Uma das questões que mais me preocupam quando um novo prefeito assume o comando de uma cidade é: o que irá fazer com os vendedores ambulantes, os populares camelôs? Em geral, as decisões que um prefeito toma sobre os camelôs dizem muito sobre que tipo de administração irá fazer: se será humana ou desumana. Houve uma época em que muitos prefeitos se elegeram prometendo que iriam simplesmente “acabar” com os camelôs. Felizmente, acredito, este tempo já passou.
Em março deste ano, o prefeito do Rio, Eduardo Paes, assinou um decreto transformando os vendedores ambulantes de mate, limonada e biscoito de polvilho das praias cariocas em patrimônio cultural e imaterial da cidade. Não é bacana? Por que não fazer o mesmo com outros ambulantes país afora?
Os camelôs são um retrato –não assumido– do Brasil. Calcula-se que quase metade dos trabalhadores brasileiros viva na informalidade. No entanto, em vez de buscar soluções, a maioria dos governantes acaba decidindo apenas enxotá-los da vista. Em São Paulo, o atual prefeito Gilberto Kassab conseguiu na Justiça que fosse proibida a atividade dos ambulantes. No final do ano passado, o Brás transformou-se em zona de guerra, com a polícia atirando bombas de efeito moral para dispersar os camelôs, que protestavam, com toda razão. Este ano, os vendedores ambulantes paulistanos conseguiram derrubar a liminar que cassava as licenças que permitiam fazerem o que fazem diariamente: trabalhar. “Camelô não é ladrão”, estampavam as faixas de protesto.
Fernando Haddad, do PT, que trabalhou na 25 de março (movimentado local de comércio popular) como comerciante com o pai, lojista na rua, foi eleito prometendo defender os camelôs. “A fiscalização não pode ser truculenta”, disse o então candidato. Eu vou cobrar. Graças à repressão patrocinada pelas prefeituras, a profissão de fiscal ou “rapa” se transformou numa das mais desprezíveis atividades humanas. A turma do “rapa” é paga para confiscar produtos que iriam ser vendidos por um trabalhador e cujo lucro serviria para alimentar sua família. Entendo que cumprem ordens, mas me recusaria a executar uma tarefa dessas. Me parece indigno.
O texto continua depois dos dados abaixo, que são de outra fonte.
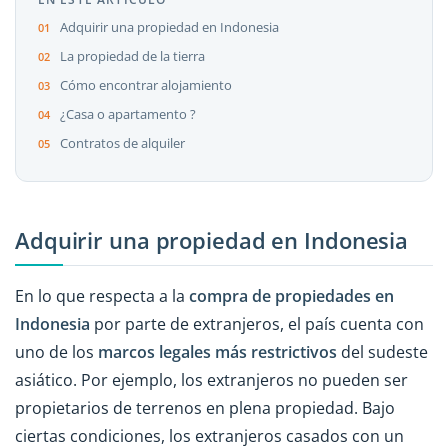
Adquirir una propiedad en Indonesia
La propiedad de la tierra
Cómo encontrar alojamiento
¿Casa o apartamento ?
Contratos de alquiler
Adquirir una propiedad en Indonesia
En lo que respecta a la
compra de propiedades en
Indonesia
por parte de extranjeros, el país cuenta con
uno de los
marcos legales más restrictivos
del sudeste
asiático. Por ejemplo, los extranjeros no pueden ser
propietarios de terrenos en plena propiedad. Bajo
ciertas condiciones, los extranjeros casados con un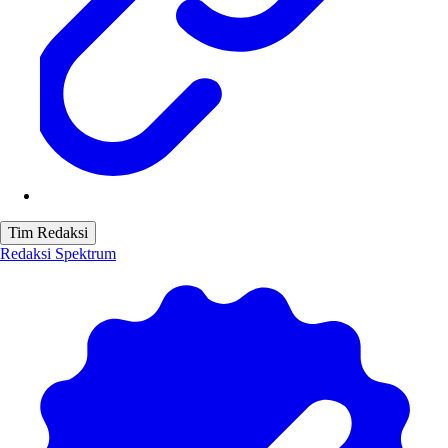
Tim Redaksi
Redaksi Spektrum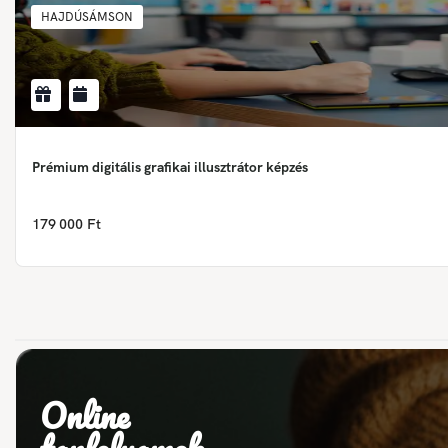
HAJDÚSÁMSON
Prémium digitális grafikai illusztrátor képzés
179 000 Ft
Online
É importante destacar que a também petista Marta Suplicy, quando foi prefeita de São Paulo, tampouco conseguiu solucionar a questão do comércio ambulante. Quando assumiu, Marta prometeu criar popcentros, centros populares de compras, que não vingaram. Concluiu o mandato, em 2004, em pé-de-guerra com os camelôs, que fizeram protesto e ameaçaram retirar-lhe o apoio à reeleição. Em 2008, Kassab foi reeleito prometendo ressuscitar o projeto de Marta dos shoppings populares, mas o que fez foi colocar a polícia em cima dos camelôs. Como se vê, não é um problema fácil.
Eu gosto de camelôs. Eles colorem e alegram o cotidiano cinza das grandes cidades. Outro dia, uma amiga me contou de um vendedor de balas que entrou no ônibus e falou: “Eu podia vir aqui para roubar, eu poderia vir aqui para pedir, mas vim aqui para latir: Halls! Halls! Halls!” Outro, carioca, com forte sotaque: “Fez quarenta, não lê mais? Óculos dez reais”. E o camelô de Salvador que “vende e aluga” cartões telefônicos? Como assim? “Ah, se a pessoa quiser fazer só uma ligação, ela vai lá no orelhão, usa o cartão e depois devolve. Só cobro as ligações feitas”. Quem não ri com essas figuras?
A criatividade do camelô brasileiro é algo que, por si só, deveria ser premiado, não castigado. Se está fazendo calor, eles vendem ventiladores. Se começa a chover, é incrível, mas imediatamente aparecem com sombrinhas e guarda-chuvas. Um prefeito justo reconheceria o valor destes trabalhadores que acordam quando a cidade ainda está dormindo para entregar a mercadoria que o cliente deseja, seja ela qual for. Prefeitos, em vez de persegui-los, tombem os camelôs.